Итак, в новой литературной ситуации Лакшин отказывается о ней писать вовсе, Рассадин борется с нею, Золотоносов ее анализирует и классифицирует, Айзенберг принимает и комментирует, Архангельский (судя но тому, что цитата выписана мною из его статьи о Тимуре Кибирове) эту литературу пытается вписать в круг собственных идей и соображений.
Общий вывод, общая коллективная позиция уже невозможны. А. Немзер констатирует «растерянность и вялость» только что напечатанного в «Волге» (№ 3–4) «Накануне накануне» Евгения Попова, одного из первых римейков не советской, но русской классики. В. Шохина — за тем же «круглым столом» в «ЛГ» — хвалит роман Михаила Шишкина «Всех ожидает одна ночь» («Знамя», № 7–8), реконструирующий с несомненным стилизаторским блеском недостающий в цени великих классический роман XIX века; П. Басинский уповает на безликое эпигонство («Образцы русского реализма слишком известны и слишком высоки, чтобы писатель, ступивший на эту стезю, имел право гордиться своей самостью») и в статье «Убогие таланты» презрительно клеймит этим самым наименованием В. Пелевина и В. Шарова, Д. Галковского и Вл.

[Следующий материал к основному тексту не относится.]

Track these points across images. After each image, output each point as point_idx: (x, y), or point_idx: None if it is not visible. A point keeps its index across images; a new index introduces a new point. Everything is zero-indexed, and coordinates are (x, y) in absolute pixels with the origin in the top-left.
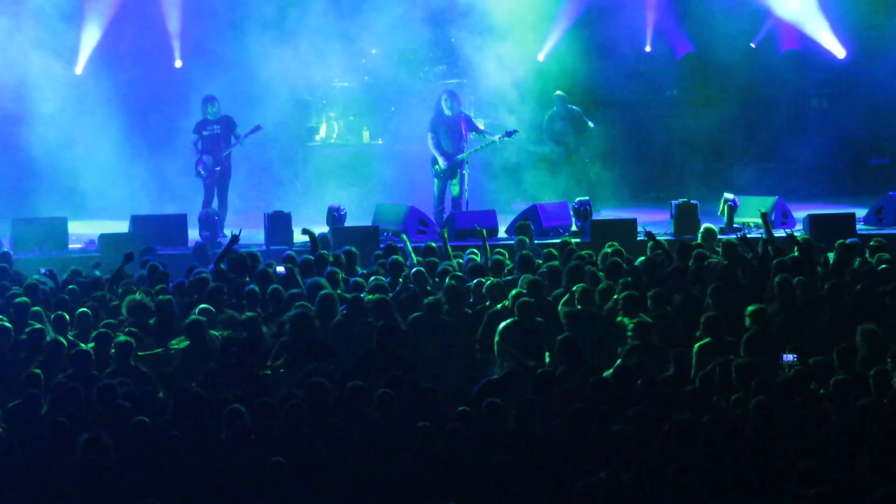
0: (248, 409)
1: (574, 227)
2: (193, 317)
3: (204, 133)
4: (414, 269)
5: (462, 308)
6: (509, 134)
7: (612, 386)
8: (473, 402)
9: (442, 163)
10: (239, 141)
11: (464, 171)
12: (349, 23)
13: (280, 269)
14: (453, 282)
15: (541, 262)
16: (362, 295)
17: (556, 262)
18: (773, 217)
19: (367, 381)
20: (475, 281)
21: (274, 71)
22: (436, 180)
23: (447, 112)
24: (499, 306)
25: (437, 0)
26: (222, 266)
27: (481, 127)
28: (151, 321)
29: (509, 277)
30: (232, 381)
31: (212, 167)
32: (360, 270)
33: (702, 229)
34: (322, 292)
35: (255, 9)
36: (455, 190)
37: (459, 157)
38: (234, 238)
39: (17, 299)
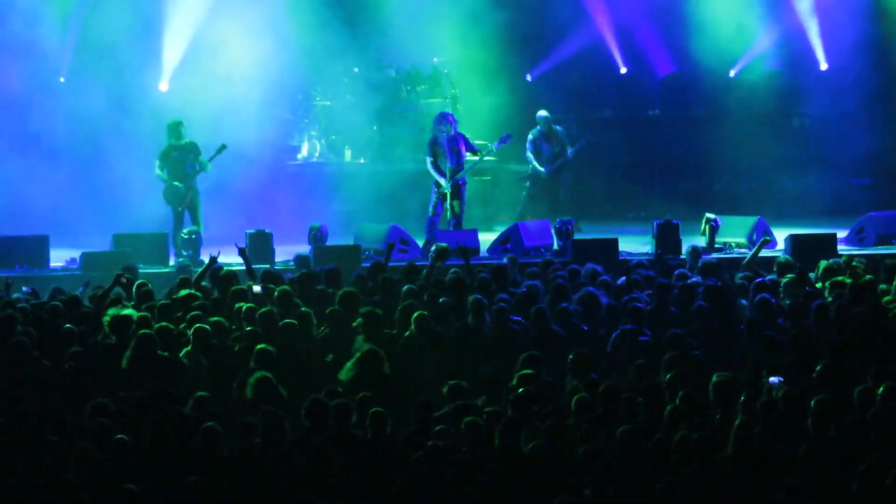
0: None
1: (556, 247)
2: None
3: (171, 160)
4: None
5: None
6: (503, 140)
7: (597, 404)
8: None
9: (445, 184)
10: (202, 168)
11: (464, 190)
12: (332, 41)
13: (256, 288)
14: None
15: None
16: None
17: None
18: (754, 237)
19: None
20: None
21: (255, 89)
22: (434, 198)
23: (443, 133)
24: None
25: (420, 20)
26: (203, 284)
27: (478, 144)
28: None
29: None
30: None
31: (184, 193)
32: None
33: (688, 249)
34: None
35: (238, 28)
36: (457, 207)
37: (457, 175)
38: (213, 260)
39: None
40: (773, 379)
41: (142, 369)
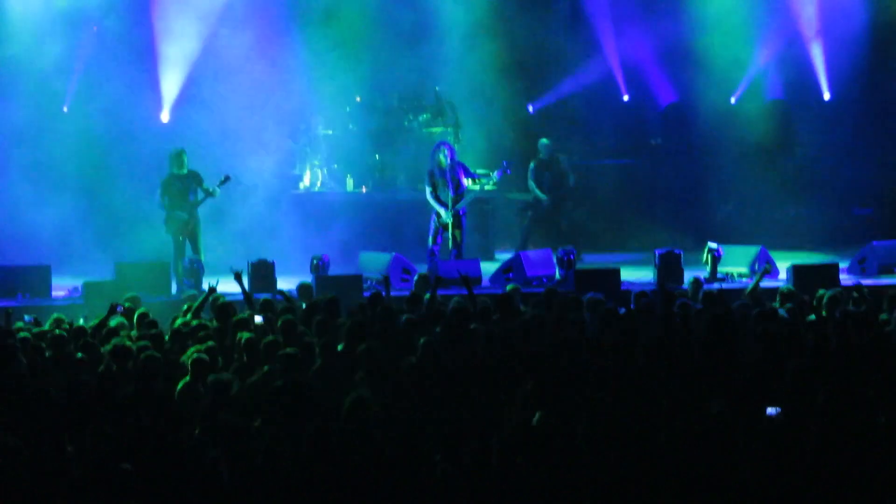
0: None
1: (558, 276)
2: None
3: (173, 189)
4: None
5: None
6: (503, 170)
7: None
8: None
9: (444, 215)
10: (209, 195)
11: (465, 220)
12: (334, 70)
13: (258, 318)
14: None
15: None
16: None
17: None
18: (756, 266)
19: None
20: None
21: (258, 118)
22: (434, 228)
23: (443, 164)
24: None
25: (421, 46)
26: (202, 316)
27: (478, 172)
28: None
29: None
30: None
31: (185, 222)
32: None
33: (690, 279)
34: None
35: (238, 56)
36: (458, 237)
37: (458, 205)
38: (212, 290)
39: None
40: (770, 410)
41: (141, 401)
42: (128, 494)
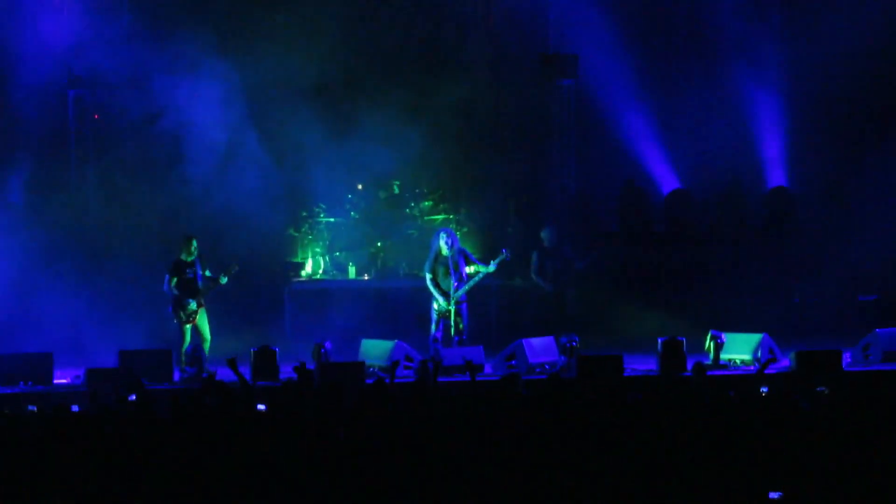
0: None
1: (560, 363)
2: None
3: (183, 276)
4: None
5: None
6: (502, 259)
7: None
8: None
9: (442, 303)
10: (217, 283)
11: (465, 307)
12: (336, 158)
13: (261, 406)
14: None
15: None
16: None
17: None
18: (759, 353)
19: None
20: None
21: (261, 206)
22: (436, 316)
23: (445, 252)
24: None
25: (421, 133)
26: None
27: (476, 257)
28: None
29: None
30: None
31: (193, 309)
32: None
33: (693, 365)
34: None
35: (237, 142)
36: (461, 324)
37: (458, 293)
38: (211, 376)
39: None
40: (773, 494)
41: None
42: None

Сорокина, противопоставляя им всем А. Варламова («пишет, словно молится» — встречали ль вы столь неожиданное литературно-критическое сравнение?)…
И тем не менее вся эта бурная разноголосица критиков парадоксально свидетельствует и о том (прежде всего), что самих-то текстов, новых, ставящих в тупик, вызывающих радость или гнев, предостаточно. Кстати, этому осознанию существования, плодоношения литературы поспособствовала, безусловно, премия Букера. По крайней мере, около сорока номинаторов выискали те произведения, которые выдвинули на премию, а жюри (его в 1993 году возглавил Лев Аннинский) номинированные романы внимательно прочитало. «"У нас нет литературы!" Таков был общий глас еще полтора-два года назад. После Букера-92… вдруг прояснилось: литература у нас все-таки есть. Точнее — есть проза, и она <…> все прибывает и прибывает» (Алла Марченко. «А ну как останемся с носом?» «Новый мир», № 11).